Document extract:
========
Skipping grades—done sparingly in modern times—was both reward and punishment for Ben’s brilliance as a student. According to a recent Time for Kids article, “Skipping a grade lets students take on more challenging schoolwork… but it may be hard for them to make friends. Grade-skippers risk getting bullied for their age or academic skills.” I agree. Visiting an elementary school recently, I saw kids chatting easefully with classmates a head shorter or taller—but these were height differences between same-age students. School friendships practically never span big age differences.

Boys (not Ben Graham) wearing sailor suits, posed with their sisters, circa 1910. Photo courtesy of Davenport Library.
“Instead of the Norfolk suit, de rigueur among these twelve-year-olds, I was still wearing the sailor blouse and pants combination that marked the little boy. They regarded me as some kind of freak, and I began to regard myself with a desperate loathing.”

Boys wearing Norfolk suits and knickers, a popular style in the 1910s. Photo courtesy of Historical Boys” Clothing.
All through the boyhood chapters of his Memoirs, Ben endures one calamity after another. His father dies, his family loses everything, his older brothers mistreat him, and though he works to support his mother, she offers him neither praise nor comfort when he’s hurt. Never does he admit that any of these blows made him suffer—until now.
Self-Loathing
Ben’s poignant confession of youthful misery—“I began to regard myself with desperate loathing”—hurts my heart. Loathing is a strong word—strong enough to convey the painful feelings that must have assailed him: I’m unlovable, unworthy, repellent.
Even if we don’t call his classmates’ behavior bullying, ten-year-old Ben absorbed their ridicule. He saw himself as undeserving of their acceptance and respect. (He also likely endured antisemitic taunts, and on page 15 of the Memoirs, admits he “suffered from general awkwardness” and angered others with his tendency to “run into things and damage them” and sometimes himself, due to poor coordination and absentmindedness.) Unable to see his own goodness, he wound up hating himself. I find this so sad. He was bright enough to skip four grades, yet his exceptional intelligence left him forsaken by his peers.
This was not a passing setback. No one in his life gave Ben unconditional positive regard, the kind of love children need to thrive and grow up to be loving, emotionally connected adults. He didn’t get conditional positive regard either—not from his mother nor his brothers—for his devotion as a family member, his industriousness as a student and wage earner, or his willingness to help his mother whenever she needed chores performed. After his father’s death when Ben was eight, his Uncle Maurice gave Ben’s mother and the three boys a roof over their heads, but he never took a kindly, avuncular interest in his fatherless nephew.
========
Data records
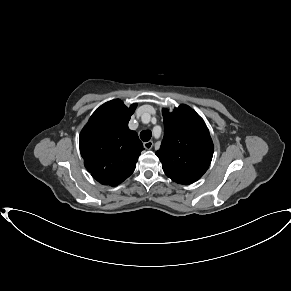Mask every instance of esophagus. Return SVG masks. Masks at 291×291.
Returning <instances> with one entry per match:
<instances>
[{"instance_id": "obj_1", "label": "esophagus", "mask_w": 291, "mask_h": 291, "mask_svg": "<svg viewBox=\"0 0 291 291\" xmlns=\"http://www.w3.org/2000/svg\"><path fill=\"white\" fill-rule=\"evenodd\" d=\"M145 149L150 150L153 147V141L143 143Z\"/></svg>"}]
</instances>
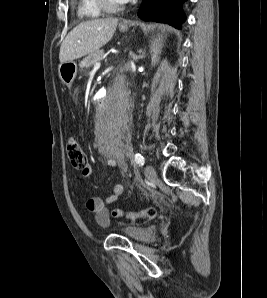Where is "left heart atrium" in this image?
Instances as JSON below:
<instances>
[{"label": "left heart atrium", "instance_id": "39dd6f15", "mask_svg": "<svg viewBox=\"0 0 267 298\" xmlns=\"http://www.w3.org/2000/svg\"><path fill=\"white\" fill-rule=\"evenodd\" d=\"M129 0H119L120 3H126L128 2Z\"/></svg>", "mask_w": 267, "mask_h": 298}]
</instances>
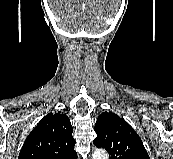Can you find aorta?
<instances>
[{
  "label": "aorta",
  "instance_id": "762f6f07",
  "mask_svg": "<svg viewBox=\"0 0 173 159\" xmlns=\"http://www.w3.org/2000/svg\"><path fill=\"white\" fill-rule=\"evenodd\" d=\"M92 159H109L108 154L103 149H97L92 155Z\"/></svg>",
  "mask_w": 173,
  "mask_h": 159
}]
</instances>
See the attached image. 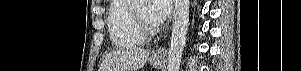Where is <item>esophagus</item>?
<instances>
[{"mask_svg":"<svg viewBox=\"0 0 301 71\" xmlns=\"http://www.w3.org/2000/svg\"><path fill=\"white\" fill-rule=\"evenodd\" d=\"M166 56V49L165 47L158 48L154 53L153 57L157 59H161Z\"/></svg>","mask_w":301,"mask_h":71,"instance_id":"34e87169","label":"esophagus"}]
</instances>
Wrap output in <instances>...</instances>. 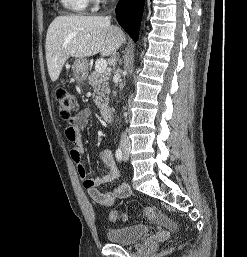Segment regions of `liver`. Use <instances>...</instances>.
========
The problem:
Continue the passage about Ben Graham's boyhood, picking up after its final sentence.

Output for this exercise:
No Friends
Most children—even awkward, brainy, small of stature kids—find friends who like and accept them. Ben lost the neighborhood friends with whom he’d played stoopball and street hockey and “cat” in the relocations following his father’s death. From then on, he had none. Not only was he much younger than his classmates, but the pressure to earn money at after-school jobs left him no time to socialize. In his autobiography, he often tells us that he had many congenial acquaintances but no “chums” or close friends. His reticence and distance, despite his affable nature, were likely due to the “breastwork” or wall he built to protect his heart at an early age. I find it remarkable that, at age sixty-three, he saw that wall and set about dismantling it. He strove to open his heart to a new woman and to family members, including this granddaughter.
For a man with no close friends, Benjamin Graham inspired remarkable devotion in his mentee Warren Buffett. Nearly half a century after Ben’s death, Mr. Buffett spoke of his mentor with tender affection when I visited him in Omaha. Not only did Ben “change his thinking” about investing; he also exemplified the “kindness and generosity” that to this day touches Warren deeply.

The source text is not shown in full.